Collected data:
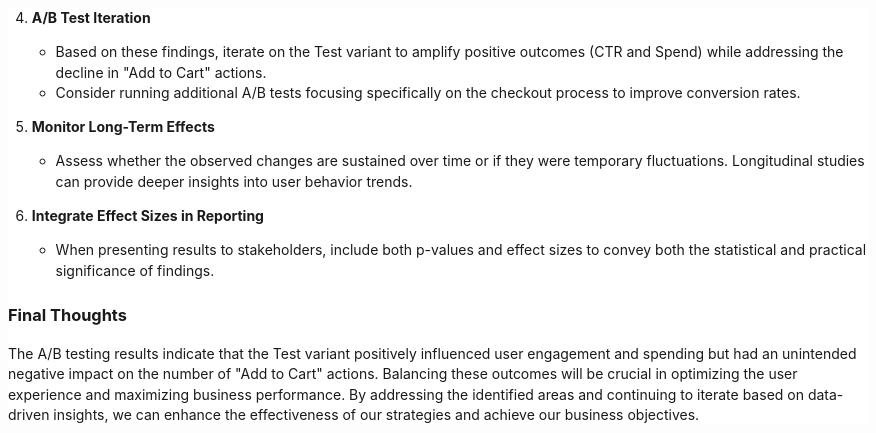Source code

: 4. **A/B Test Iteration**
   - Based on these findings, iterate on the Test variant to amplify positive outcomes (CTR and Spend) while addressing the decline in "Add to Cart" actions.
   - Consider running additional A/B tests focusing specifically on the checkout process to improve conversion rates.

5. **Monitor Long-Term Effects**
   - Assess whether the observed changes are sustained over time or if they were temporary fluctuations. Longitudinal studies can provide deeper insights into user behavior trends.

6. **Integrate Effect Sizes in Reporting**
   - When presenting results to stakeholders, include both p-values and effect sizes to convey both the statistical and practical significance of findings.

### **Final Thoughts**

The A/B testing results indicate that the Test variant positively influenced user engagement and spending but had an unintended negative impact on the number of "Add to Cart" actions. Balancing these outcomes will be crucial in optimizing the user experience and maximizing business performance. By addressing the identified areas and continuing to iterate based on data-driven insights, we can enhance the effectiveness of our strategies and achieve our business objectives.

◆ Exercise objective
Every record should come back exactly as it is, though none of the pictures should.

◆ Written response
Source code

: 4. **A/B Test Iteration**
   - Based on these findings, iterate on the Test variant to amplify positive outcomes (CTR and Spend) while addressing the decline in "Add to Cart" actions.
   - Consider running additional A/B tests focusing specifically on the checkout process to improve conversion rates.

5. **Monitor Long-Term Effects**
   - Assess whether the observed changes are sustained over time or if they were temporary fluctuations. Longitudinal studies can provide deeper insights into user behavior trends.

6. **Integrate Effect Sizes in Reporting**
   - When presenting results to stakeholders, include both p-values and effect sizes to convey both the statistical and practical significance of findings.

### **Final Thoughts**

The A/B testing results indicate that the Test variant positively influenced user engagement and spending but had an unintended negative impact on the number of "Add to Cart" actions. Balancing these outcomes will be crucial in optimizing the user experience and maximizing business performance. By addressing the identified areas and continuing to iterate based on data-driven insights, we can enhance the effectiveness of our strategies and achieve our business objectives.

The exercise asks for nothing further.